We live such protected lives these days. We congregate in mosquito-sprayed, manicured, clipped and carefully planted homes, placing only the greenery that attracts butterflies and hummingbirds, feeding the colorful birds, encouraging them to visit. If we spot anything pestiferous, be it creeping, crawling, infesting a plant, or biting a human, we run for another bottle of this or that and erase it from our lives.

But perhaps we miss out on something.....I'm not sure what. I don't know the reasons for that Pandora's box of tiny perplexities that sting, bite, draw blood, and make strolls through a woods a sheer misery. But there must be something there. We all know the attributes of honey bees, but what on earth is the reason for a mosquito, other than to provide a little food for the birds, who could be eating something less voracious?

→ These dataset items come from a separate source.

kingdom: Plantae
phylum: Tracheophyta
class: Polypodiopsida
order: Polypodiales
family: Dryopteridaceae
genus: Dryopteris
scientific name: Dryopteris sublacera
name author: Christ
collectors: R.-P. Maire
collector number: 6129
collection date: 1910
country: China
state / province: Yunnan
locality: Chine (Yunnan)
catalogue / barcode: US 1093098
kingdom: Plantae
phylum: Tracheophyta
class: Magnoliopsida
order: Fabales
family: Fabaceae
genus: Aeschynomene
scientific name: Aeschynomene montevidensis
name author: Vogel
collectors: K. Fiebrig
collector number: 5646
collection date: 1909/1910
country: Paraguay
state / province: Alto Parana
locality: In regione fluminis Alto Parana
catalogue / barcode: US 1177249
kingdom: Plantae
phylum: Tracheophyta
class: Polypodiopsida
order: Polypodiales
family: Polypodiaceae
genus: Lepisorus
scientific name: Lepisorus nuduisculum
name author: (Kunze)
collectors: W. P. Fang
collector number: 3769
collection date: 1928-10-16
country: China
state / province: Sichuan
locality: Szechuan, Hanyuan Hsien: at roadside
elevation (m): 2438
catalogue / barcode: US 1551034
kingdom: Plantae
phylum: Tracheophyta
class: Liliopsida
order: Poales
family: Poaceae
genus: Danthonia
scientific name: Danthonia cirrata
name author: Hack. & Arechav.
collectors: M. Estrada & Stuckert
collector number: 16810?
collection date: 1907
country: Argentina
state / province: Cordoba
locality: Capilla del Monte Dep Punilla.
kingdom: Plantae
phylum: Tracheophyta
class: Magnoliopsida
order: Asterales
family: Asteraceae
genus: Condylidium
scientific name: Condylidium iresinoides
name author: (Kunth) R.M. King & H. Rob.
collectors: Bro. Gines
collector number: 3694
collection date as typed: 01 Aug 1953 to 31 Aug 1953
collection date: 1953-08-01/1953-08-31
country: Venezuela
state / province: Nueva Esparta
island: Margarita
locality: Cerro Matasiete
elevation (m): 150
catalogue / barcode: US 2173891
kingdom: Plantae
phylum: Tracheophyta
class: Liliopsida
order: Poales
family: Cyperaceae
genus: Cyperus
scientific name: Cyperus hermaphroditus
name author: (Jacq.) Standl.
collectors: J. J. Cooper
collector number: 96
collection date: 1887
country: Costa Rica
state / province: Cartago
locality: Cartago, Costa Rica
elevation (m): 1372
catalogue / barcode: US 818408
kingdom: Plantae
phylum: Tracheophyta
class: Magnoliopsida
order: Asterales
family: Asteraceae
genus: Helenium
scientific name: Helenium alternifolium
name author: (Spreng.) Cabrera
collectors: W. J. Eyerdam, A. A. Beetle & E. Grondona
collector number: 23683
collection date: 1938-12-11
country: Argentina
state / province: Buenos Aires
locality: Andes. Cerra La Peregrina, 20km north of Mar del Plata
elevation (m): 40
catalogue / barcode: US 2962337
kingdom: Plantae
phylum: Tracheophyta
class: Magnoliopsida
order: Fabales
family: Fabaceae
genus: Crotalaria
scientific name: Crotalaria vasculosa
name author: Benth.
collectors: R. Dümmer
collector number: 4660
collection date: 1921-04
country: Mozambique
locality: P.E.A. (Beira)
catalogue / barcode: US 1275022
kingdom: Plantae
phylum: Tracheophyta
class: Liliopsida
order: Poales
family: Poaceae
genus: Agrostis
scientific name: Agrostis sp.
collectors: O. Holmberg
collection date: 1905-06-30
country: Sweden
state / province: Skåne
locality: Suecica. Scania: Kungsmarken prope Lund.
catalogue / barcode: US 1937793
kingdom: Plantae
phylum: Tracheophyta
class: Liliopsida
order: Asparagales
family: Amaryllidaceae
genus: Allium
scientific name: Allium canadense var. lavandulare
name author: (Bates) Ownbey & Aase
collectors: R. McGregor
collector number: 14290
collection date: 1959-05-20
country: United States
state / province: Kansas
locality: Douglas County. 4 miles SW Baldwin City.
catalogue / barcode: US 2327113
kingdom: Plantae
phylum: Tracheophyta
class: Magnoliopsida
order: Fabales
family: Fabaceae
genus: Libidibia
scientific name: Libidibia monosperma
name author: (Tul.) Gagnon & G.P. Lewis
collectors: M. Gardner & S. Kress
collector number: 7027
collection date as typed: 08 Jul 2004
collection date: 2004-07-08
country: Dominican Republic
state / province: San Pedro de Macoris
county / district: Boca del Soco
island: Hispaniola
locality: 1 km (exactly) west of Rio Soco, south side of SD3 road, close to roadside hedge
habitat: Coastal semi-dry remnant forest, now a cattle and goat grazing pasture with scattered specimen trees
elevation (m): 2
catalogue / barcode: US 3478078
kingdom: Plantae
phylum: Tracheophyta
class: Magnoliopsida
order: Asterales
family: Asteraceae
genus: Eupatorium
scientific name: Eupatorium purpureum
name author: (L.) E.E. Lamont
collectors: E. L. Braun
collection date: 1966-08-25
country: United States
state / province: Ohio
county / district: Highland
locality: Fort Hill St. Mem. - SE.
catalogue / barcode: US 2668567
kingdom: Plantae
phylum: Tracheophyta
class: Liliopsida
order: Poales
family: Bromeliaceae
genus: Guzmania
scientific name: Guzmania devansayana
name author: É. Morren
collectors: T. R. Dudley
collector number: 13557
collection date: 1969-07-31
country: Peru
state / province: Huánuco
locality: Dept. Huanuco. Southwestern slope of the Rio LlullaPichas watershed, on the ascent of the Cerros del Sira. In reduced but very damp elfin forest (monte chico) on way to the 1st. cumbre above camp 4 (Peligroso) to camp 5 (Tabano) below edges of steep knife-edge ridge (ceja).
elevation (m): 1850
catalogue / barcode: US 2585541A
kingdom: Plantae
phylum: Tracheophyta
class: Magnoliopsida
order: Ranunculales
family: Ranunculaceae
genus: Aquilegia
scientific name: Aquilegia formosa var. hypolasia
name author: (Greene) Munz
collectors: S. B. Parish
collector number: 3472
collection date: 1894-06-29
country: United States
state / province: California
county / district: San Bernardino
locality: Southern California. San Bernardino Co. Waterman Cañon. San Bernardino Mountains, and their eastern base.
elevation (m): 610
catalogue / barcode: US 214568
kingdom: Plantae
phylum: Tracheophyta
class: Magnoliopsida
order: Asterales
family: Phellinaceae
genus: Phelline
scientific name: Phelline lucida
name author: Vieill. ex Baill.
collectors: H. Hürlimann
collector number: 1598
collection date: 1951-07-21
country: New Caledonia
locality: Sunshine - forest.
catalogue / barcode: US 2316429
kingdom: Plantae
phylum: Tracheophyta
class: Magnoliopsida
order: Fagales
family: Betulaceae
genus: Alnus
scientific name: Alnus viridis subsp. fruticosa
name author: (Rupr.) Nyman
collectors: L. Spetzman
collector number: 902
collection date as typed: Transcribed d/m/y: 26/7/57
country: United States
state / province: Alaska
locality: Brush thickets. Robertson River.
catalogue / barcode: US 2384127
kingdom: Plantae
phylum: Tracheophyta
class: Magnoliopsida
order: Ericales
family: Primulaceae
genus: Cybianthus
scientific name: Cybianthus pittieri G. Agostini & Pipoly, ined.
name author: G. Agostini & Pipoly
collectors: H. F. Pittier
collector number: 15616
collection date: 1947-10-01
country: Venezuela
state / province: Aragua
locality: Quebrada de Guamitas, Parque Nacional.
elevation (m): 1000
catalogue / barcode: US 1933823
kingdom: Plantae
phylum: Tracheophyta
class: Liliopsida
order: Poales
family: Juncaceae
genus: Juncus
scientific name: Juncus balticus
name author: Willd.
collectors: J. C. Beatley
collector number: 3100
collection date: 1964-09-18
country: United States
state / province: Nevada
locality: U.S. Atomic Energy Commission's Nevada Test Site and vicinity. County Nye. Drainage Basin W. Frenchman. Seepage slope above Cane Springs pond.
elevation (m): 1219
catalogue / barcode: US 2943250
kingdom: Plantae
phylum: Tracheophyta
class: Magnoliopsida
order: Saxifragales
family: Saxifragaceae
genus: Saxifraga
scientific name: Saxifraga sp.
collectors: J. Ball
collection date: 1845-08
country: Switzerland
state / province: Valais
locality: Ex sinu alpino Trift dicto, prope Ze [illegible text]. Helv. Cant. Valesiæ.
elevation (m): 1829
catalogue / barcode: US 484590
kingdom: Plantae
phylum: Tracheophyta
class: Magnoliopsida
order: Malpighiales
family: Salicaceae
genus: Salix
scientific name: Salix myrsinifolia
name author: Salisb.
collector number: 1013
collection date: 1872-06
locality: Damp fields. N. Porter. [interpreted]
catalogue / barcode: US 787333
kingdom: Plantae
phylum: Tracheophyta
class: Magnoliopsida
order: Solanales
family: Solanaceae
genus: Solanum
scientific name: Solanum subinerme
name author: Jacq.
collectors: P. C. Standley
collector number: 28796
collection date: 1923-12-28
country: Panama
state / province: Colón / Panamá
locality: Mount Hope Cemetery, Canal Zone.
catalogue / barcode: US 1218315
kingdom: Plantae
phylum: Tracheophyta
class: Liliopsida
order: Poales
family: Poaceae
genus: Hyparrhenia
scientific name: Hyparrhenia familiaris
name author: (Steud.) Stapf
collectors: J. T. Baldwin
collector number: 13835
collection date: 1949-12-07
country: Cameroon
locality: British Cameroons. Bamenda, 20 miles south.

But bugs have had some purpose in my life. They have provided me with memories, some not so pleasant, like a kerosene rinse after a hearty shampoo. I can still chuckle about the thought of that Dishcloth Brigade, flapping cloths on a march through the house.

Like the pieces of cotton Mom used to place in the holes of the screen door to frighten the porch flies from entering the house, memories flap about in the winds of yesterday, some gentle breezes, some high, howling gales.

My gentle memories come to a screeching halt when, at the age of 14, Pop turned to me as we sat in the living room around the woodstove, and said, "There's a dead man in the cornfield!"

That is when the gentle breezes stopped, and the howling gales began.